A nova fase da Lava Jato é de reação e revanche. Quatro desdobramentos recentes são ilustrativos: uma aliança assombrosa entre o PL e o PT, que são os proponentes da ação pela cassação de Moro; As decisões polarizadas no voto dos desembargadores - os nomeados por Lula votando a favor, os demais contra; as decisões diametralmente opostas de cortes internacionais e do STF em relação à Odebrecht: a punição pela justiça americana de dois filhos do ex presidente do Panamá, que a justiça deste país colocou na cadeia, e que reconheceram o recebimento de propinas da empresa, contrastando com anulação de provas no Brasil; e no mesmo caso, a decisão de Dias Toffoli, proibindo que delatores da Odebrecht testemunhem no caso do pai (e agora do filho que já cumpriu pena nos EUA.
Há um capítulo do "A Arte de
Furtar" intitulado "Como os maiores ladrões são os que tem por ofício
livrar-nos, dos mesmos ladrões", que chama a atenção para o potencial de
abuso de agentes investidos de autoridade. O caso aberrante da semana é o dos
irmãos Brazão: um é conselheiro do tribunal de contas; outro, deputado federal.

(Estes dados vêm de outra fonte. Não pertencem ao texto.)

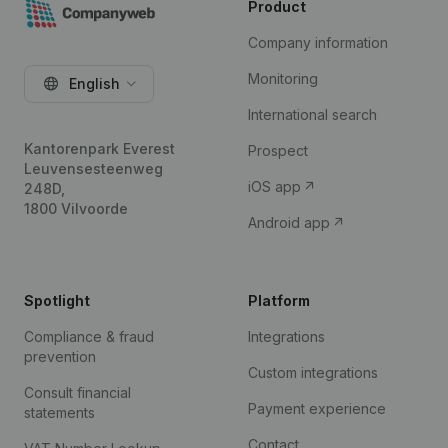
Product
Company information
Monitoring
English
International search
Kantorenpark Everest
Prospect
Leuvensesteenweg
iOS app
248D,
1800 Vilvoorde
Android app
Spotlight
Platform
Compliance & fraud
Integrations
prevention
Custom integrations
Consult financial
Payment experience
statements
Contact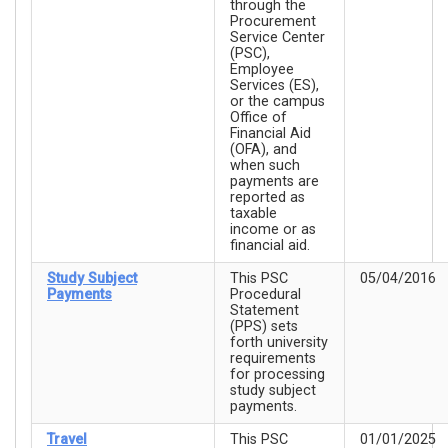
through the
Procurement
Service Center
(PSC),
Employee
Services (ES),
or the campus
Office of
Financial Aid
(OFA), and
when such
payments are
reported as
taxable
income or as
financial aid.
Study Subject
This PSC
05/04/2016
Payments
Procedural
Statement
(PPS) sets
forth university
requirements
for processing
study subject
payments.
Travel
This PSC
01/01/2025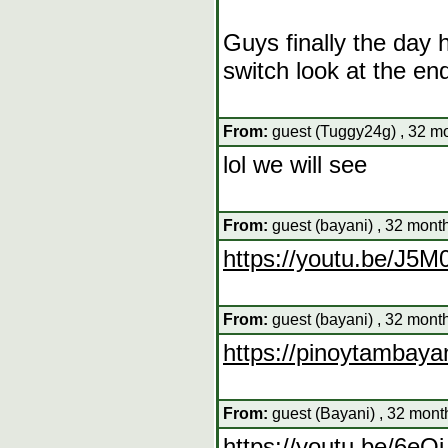
Guys finally the day 
switch look at the en
From:
guest (Tuggy24g) , 32 mo
lol we will see
From:
guest (bayani) , 32 mont
https://youtu.be/J
From:
guest (bayani) , 32 mont
https://pinoytambaya
From:
guest (Bayani) , 32 mont
https://youtu.be/6e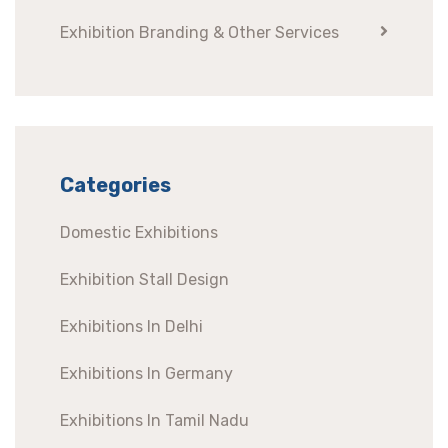
Exhibition Branding & Other Services
Categories
Domestic Exhibitions
Exhibition Stall Design
Exhibitions In Delhi
Exhibitions In Germany
Exhibitions In Tamil Nadu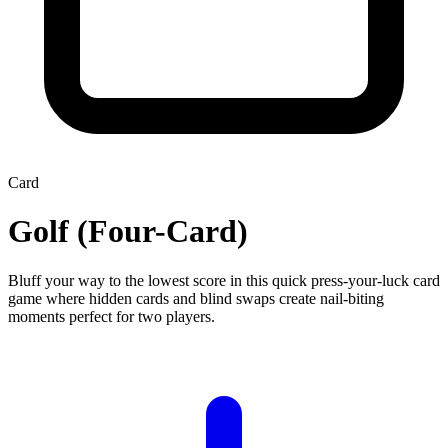
Card
Golf (Four-Card)
Bluff your way to the lowest score in this quick press-your-luck card
game where hidden cards and blind swaps create nail-biting
moments perfect for two players.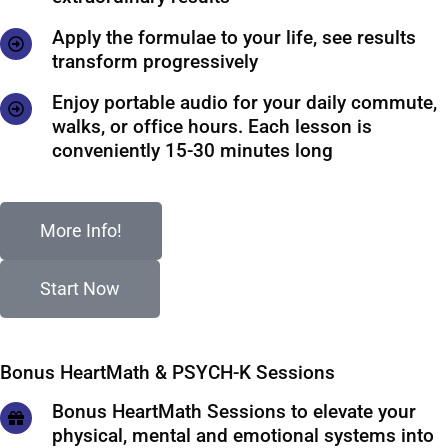
Apply the formulae to your life, see results
transform progressively
Enjoy portable audio for your daily commute,
walks, or office hours. Each lesson is
conveniently 15-30 minutes long
More Info!
Start Now
Bonus HeartMath & PSYCH-K Sessions
Bonus HeartMath Sessions to elevate your
physical, mental and emotional systems into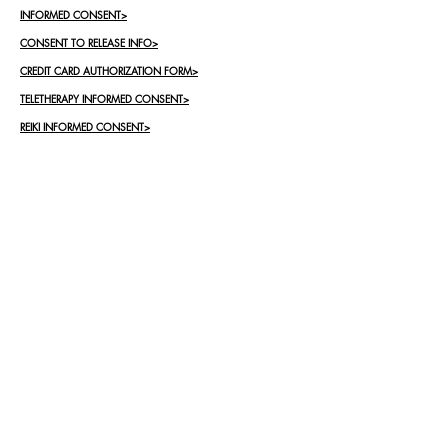
INFORMED CONSENT>
CONSENT TO RELEASE INFO>
CREDIT CARD AUTHORIZATION FORM>
TELETHERAPY INFORMED CONSENT>
REIKI INFORMED CONSENT>
Contact Me
First Name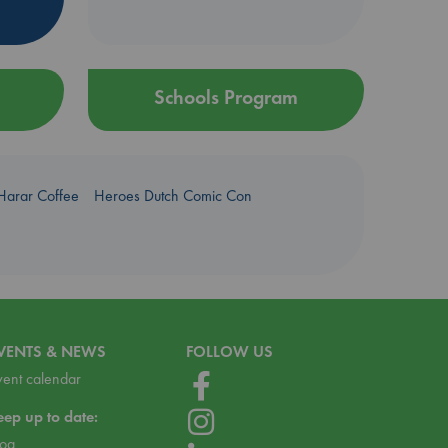
Schools Program
Harar Coffee
Heroes Dutch Comic Con
VENTS & NEWS
FOLLOW US
vent calendar
eep up to date:
log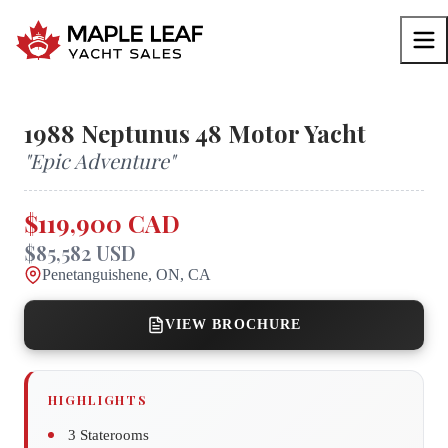
1988
Neptunus
48 Motor Yacht
"
Epic Adventure
"
$119,900 CAD
$85,582 USD
Penetanguishene, ON, CA
VIEW BROCHURE
HIGHLIGHTS
3 Staterooms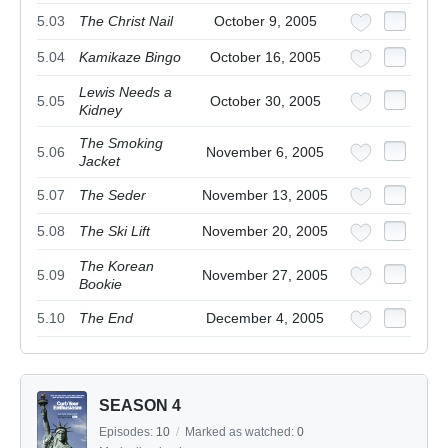
5.03
The Christ Nail
October 9, 2005
5.04
Kamikaze Bingo
October 16, 2005
Lewis Needs a
5.05
October 30, 2005
Kidney
The Smoking
5.06
November 6, 2005
Jacket
5.07
The Seder
November 13, 2005
5.08
The Ski Lift
November 20, 2005
The Korean
5.09
November 27, 2005
Bookie
5.10
The End
December 4, 2005
SEASON 4
Episodes:
10
/
Marked as watched:
0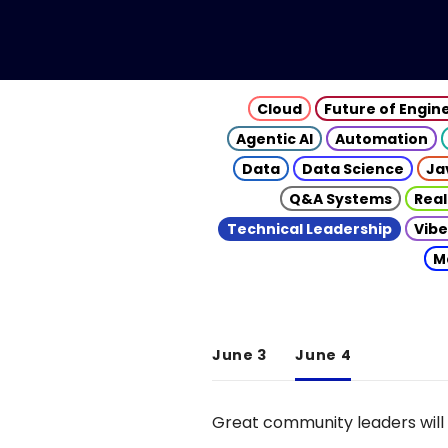
Cloud
Future of Engin
Agentic AI
Automation
Data
Data Science
Ja
Q&A Systems
Real
Technical Leadership
Vibe
M
June 3
June 4
Great community leaders will 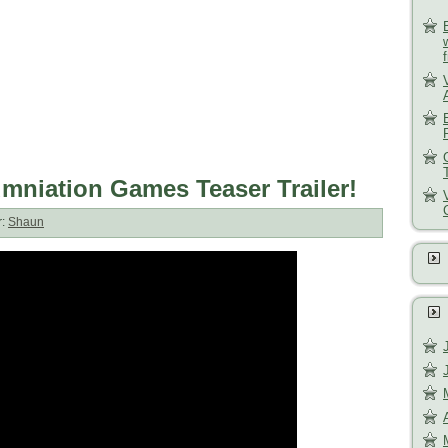
umniation Games Teaser Trailer!
r:
Shaun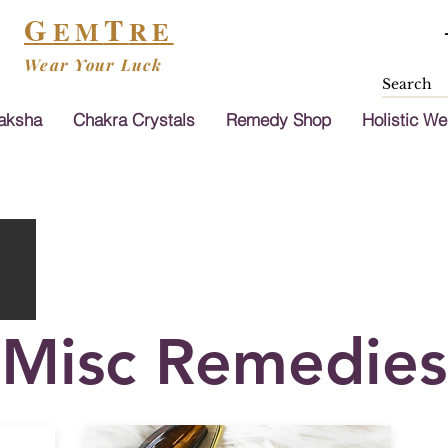
G
T
EM
RE
Wear Your Luck
aksha
Chakra Crystals
Remedy Shop
Holistic We
Misc Remedies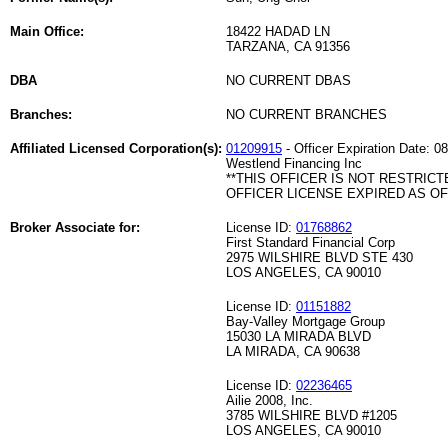
Main Office:
18422 HADAD LN
TARZANA, CA 91356
DBA
NO CURRENT DBAS
Branches:
NO CURRENT BRANCHES
Affiliated Licensed Corporation(s):
01209915
- Officer Expiration Date: 0
Westlend Financing Inc
**THIS OFFICER IS NOT RESTRICT
OFFICER LICENSE EXPIRED AS OF 
Broker Associate for:
License ID:
01768862
First Standard Financial Corp
2975 WILSHIRE BLVD STE 430
LOS ANGELES, CA 90010
License ID:
01151882
Bay-Valley Mortgage Group
15030 LA MIRADA BLVD
LA MIRADA, CA 90638
License ID:
02236465
Ailie 2008, Inc.
3785 WILSHIRE BLVD #1205
LOS ANGELES, CA 90010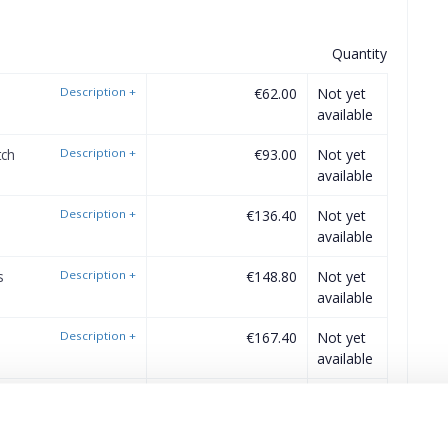
Quantity
Description
+
€62.00
Not yet
available
tch
Description
+
€93.00
Not yet
available
Description
+
€136.40
Not yet
available
s
Description
+
€148.80
Not yet
available
Description
+
€167.40
Not yet
available
Description
+
€186.00
Not yet
available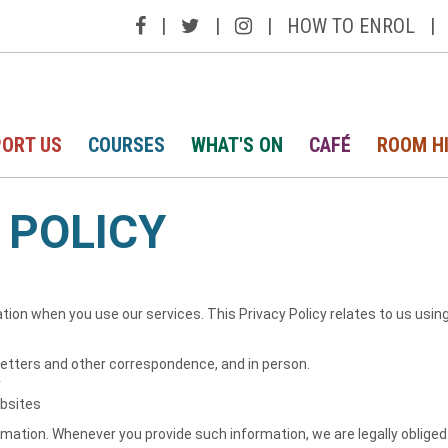
|
|
|
HOW TO ENROL
|
ORT US
COURSES
WHAT'S ON
CAFÉ
ROOM H
 POLICY
tion when you use our services. This Privacy Policy relates to us usin
 letters and other correspondence, and in person.
y
ebsites
ation. Whenever you provide such information, we are legally obliged to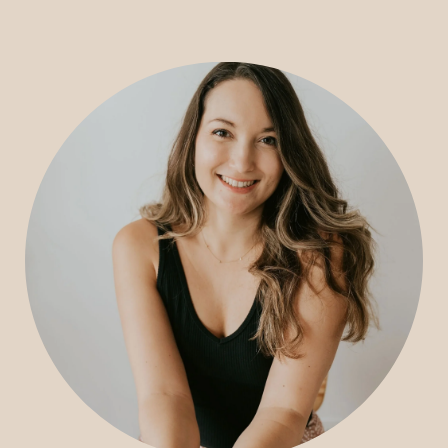
CONSULTING
SPEAKING
PRESS
NEWSLETTER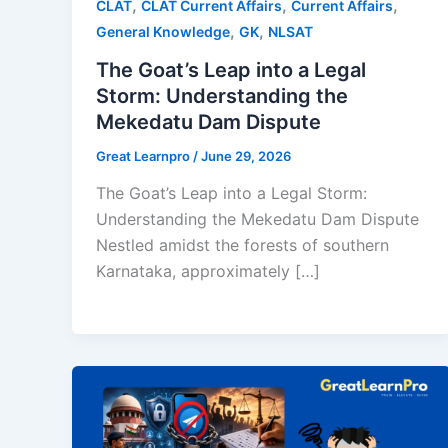
,
,
,
CLAT
CLAT Current Affairs
Current Affairs
,
,
General Knowledge
GK
NLSAT
The Goat’s Leap into a Legal
Storm: Understanding the
Mekedatu Dam Dispute
Great Learnpro
/
June 29, 2026
The Goat’s Leap into a Legal Storm:
Understanding the Mekedatu Dam Dispute
Nestled amidst the forests of southern
Karnataka, approximately […]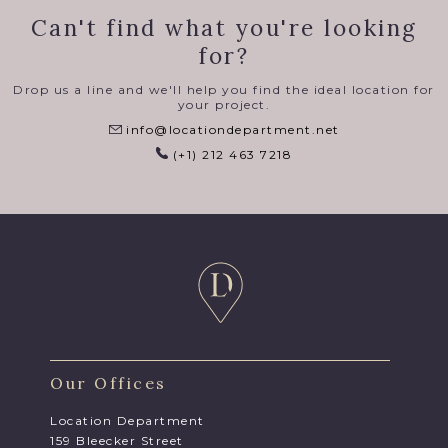
Can't find what you're looking
for?
Drop us a line and we'll help you find the ideal location for
your project.
info@locationdepartment.net
(+1) 212 463 7218
Our Offices
Location Department
159 Bleecker Street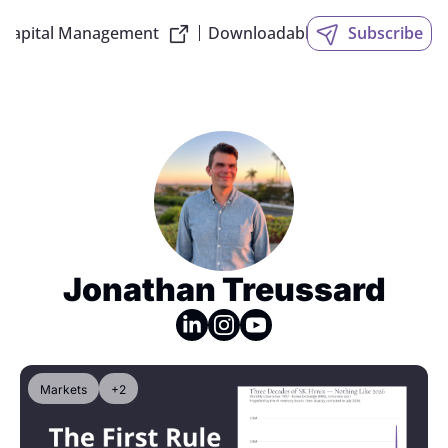
 Capital Management
Downloadable Slides
Subscribe
Jonathan Treussard
Markets
+2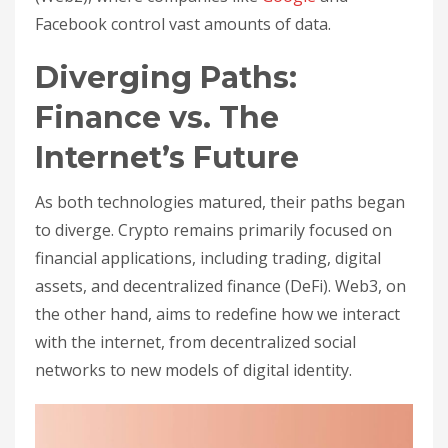
Facebook control vast amounts of data.
Diverging Paths:
Finance vs. The
Internet’s Future
As both technologies matured, their paths began
to diverge. Crypto remains primarily focused on
financial applications, including trading, digital
assets, and decentralized finance (DeFi). Web3, on
the other hand, aims to redefine how we interact
with the internet, from decentralized social
networks to new models of digital identity.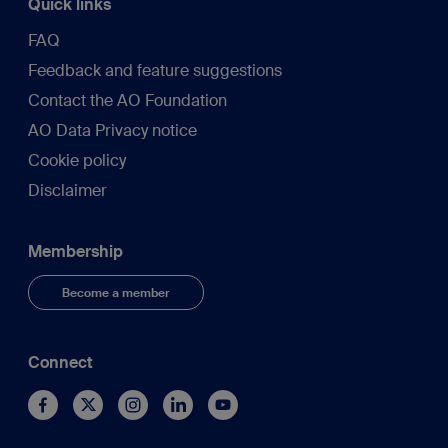
Quick links
FAQ
Feedback and feature suggestions
Contact the AO Foundation
AO Data Privacy notice
Cookie policy
Disclaimer
Membership
Become a member
Connect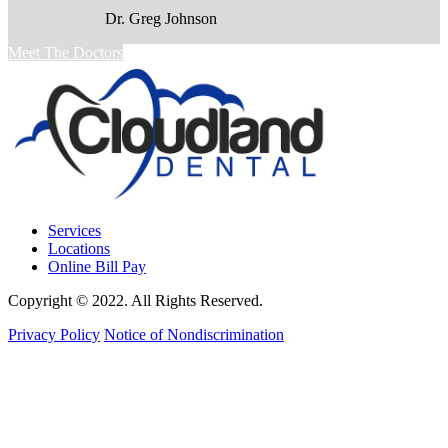
Dr. Greg Johnson
Meet The Doctors
Services
Locations
Online Bill Pay
Copyright © 2022. All Rights Reserved.
Privacy Policy
Notice of Nondiscrimination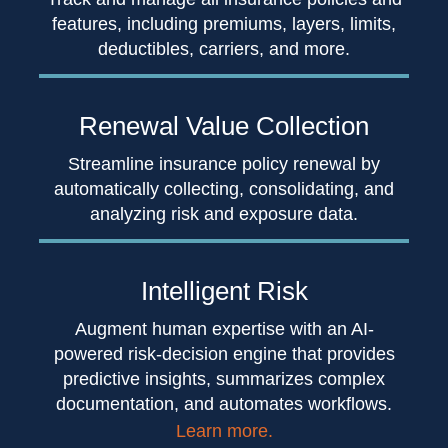
features, including premiums, layers, limits,
deductibles, carriers, and more.
Renewal Value
Collection
Streamline insurance policy renewal by
automatically collecting, consolidating, and
analyzing risk and exposure data.
Intelligent
Risk
Augment human expertise with an AI-
powered risk-decision engine that provides
predictive insights, summarizes complex
documentation, and automates workflows.
Learn more.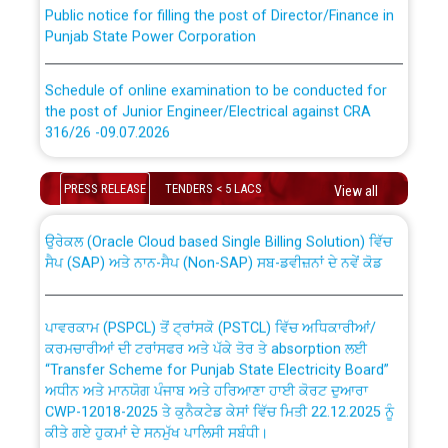
Public notice for filling the post of Director/Finance in
Punjab State Power Corporation
Schedule of online examination to be conducted for
the post of Junior Engineer/Electrical against CRA
316/26 -09.07.2026
CWP-12018 Policy for Transfer and permanent
absorption of officers/officials from PSPCL to PSTCL.
Schedule of online examination to be conducted for
PRESS RELEASE
TENDERS < 5 LACS
View all
the post of Junior Engineer/Electrical against CRA
316/26 -09.07.2026
ਉਰੇਕਲ (Oracle Cloud based Single Billing Solution) ਵਿੱਚ
ਸੈਪ (SAP) ਅਤੇ ਨਾਨ-ਸੈਪ (Non-SAP) ਸਬ-ਡਵੀਜ਼ਨਾਂ ਦੇ ਨਵੇਂ ਕੋਡ
Work of water proofing of roof of 66 kv sub-station
Bahmna under O&M division, PSPCL Patiala
ਪਾਵਰਕਾਮ (PSPCL) ਤੋਂ ਟ੍ਰਾਂਸਕੋ (PSTCL) ਵਿੱਚ ਅਧਿਕਾਰੀਆਂ/
ਕਰਮਚਾਰੀਆਂ ਦੀ ਟਰਾਂਸਫਰ ਅਤੇ ਪੱਕੇ ਤੋਰ ਤੇ absorption ਲਈ
Public Notice regarding Renovation Work to be carried
“Transfer Scheme for Punjab State Electricity Board”
out by PSPCL
ਅਧੀਨ ਅਤੇ ਮਾਨਯੋਗ ਪੰਜਾਬ ਅਤੇ ਹਰਿਆਣਾ ਹਾਈ ਕੋਰਟ ਦੁਆਰਾ
CWP-12018-2025 ਤੇ ਕੁਨੈਕਟੇਡ ਕੇਸਾਂ ਵਿੱਚ ਮਿਤੀ 22.12.2025 ਨੂੰ
Plinth Area Rates Year 2026-27 For Residential and
ਕੀਤੇ ਗਏ ਹੁਕਮਾਂ ਦੇ ਸਨਮੁੱਖ ਪਾਲਿਸੀ ਸਬੰਧੀ।
Non-Residential Buildings.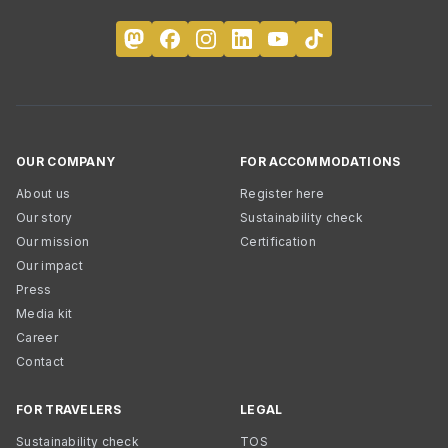
OUR COMPANY
FOR ACCOMMODATIONS
About us
Register here
Our story
Sustainability check
Our mission
Certification
Our impact
Press
Media kit
Career
Contact
FOR TRAVELERS
LEGAL
Sustainability check
TOS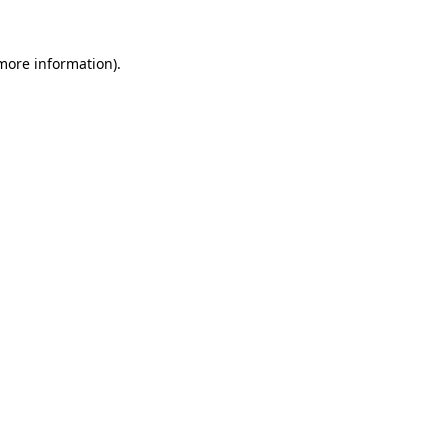
more information)
.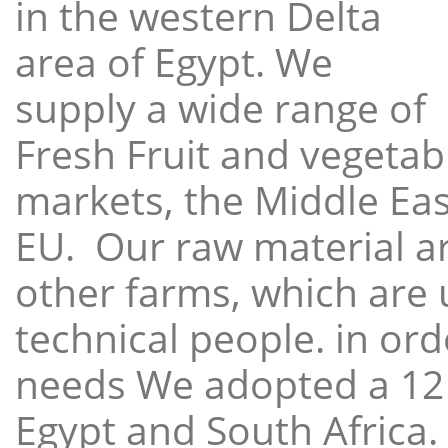
in the western Delta
area of Egypt. We
supply a wide range of
Fresh Fruit and vegetabl
markets, the Middle East
EU. Our raw material a
other farms, which are 
technical people. in ord
needs We adopted a 12
Egypt and South Africa.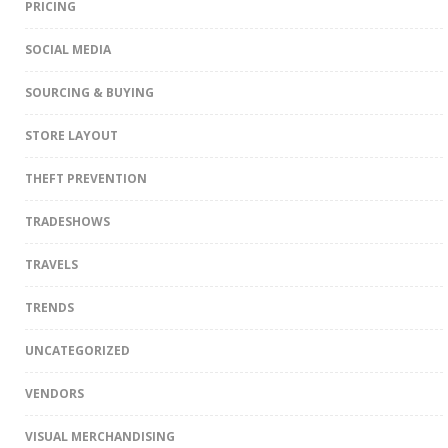
PRICING
SOCIAL MEDIA
SOURCING & BUYING
STORE LAYOUT
THEFT PREVENTION
TRADESHOWS
TRAVELS
TRENDS
UNCATEGORIZED
VENDORS
VISUAL MERCHANDISING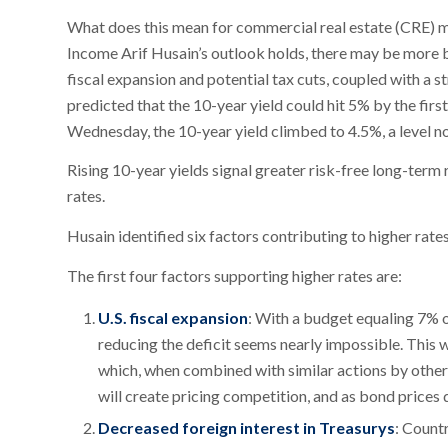
What does this mean for commercial real estate (CRE) m
Income Arif Husain’s outlook holds, there may be more b
fiscal expansion and potential tax cuts, coupled with a s
predicted that the 10-year yield could hit 5% by the first
Wednesday, the 10-year yield climbed to 4.5%, a level n
Rising 10-year yields signal greater risk-free long-term 
rates.
Husain identified six factors contributing to higher rates
The first four factors supporting higher rates are:
U.S. fiscal expansion
: With a budget equaling 7% 
reducing the deficit seems nearly impossible. This 
which, when combined with similar actions by other 
will create pricing competition, and as bond prices dr
Decreased foreign interest in Treasurys
: Count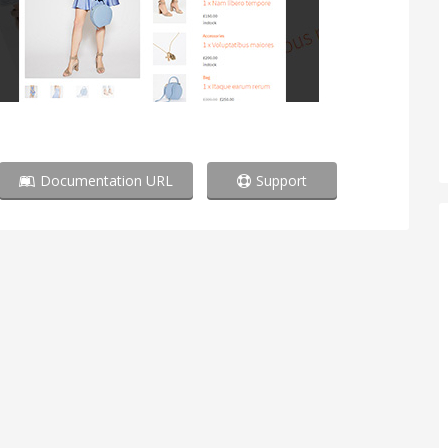
Documentation URL
Support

Quando os tribunais, MP, etc passam a ser percebidos como tendo uma lógica
essencialmente arbitrária o problema muda de patamar, como mostrei
aqui. Aqui o cenário será o descrito em a "Arte de
Furtar", cap. 5º. "Dos que são ladrões sem deixarem que outros o
sejam".
É difícil prever qual será o impacto deste
estado de coisas. O sentimento público de indignação é crescente, legitimando
narrativas antissistema. A mais rigorosa pesquisa sobre o impacto da
Mãos Limpas, na Itália, fornece perspectivas menos sombrias,
malgrado ter havido também naquele país uma reação brutal do sistema. A
probabilidade de políticos envolvidos em corrupção serem reeleitos diminuiu 50
pontos percentuais porque os líderes partidários excluem os envolvidos das
listas eleitorais (fechadas) porque anteciparam o impacto negativo dos
escândalos. Ao contrário dos eleitores que relutam em punir corruptos devido a
laços clientelísticos, ideológicos, e identidades compartilhadas, os líderes
partidários querem maximizar votos. Ganham punindo.
De forma semelhante, temendo o impacto
eleitoral do seu voto muitos deputados votaram a favor da manutenção da prisão de Brazão.
Outros se colocaram em seu lugar, e votaram contra, mas foram minoria. Luz no
fim do túnel? Difícil ser otimista.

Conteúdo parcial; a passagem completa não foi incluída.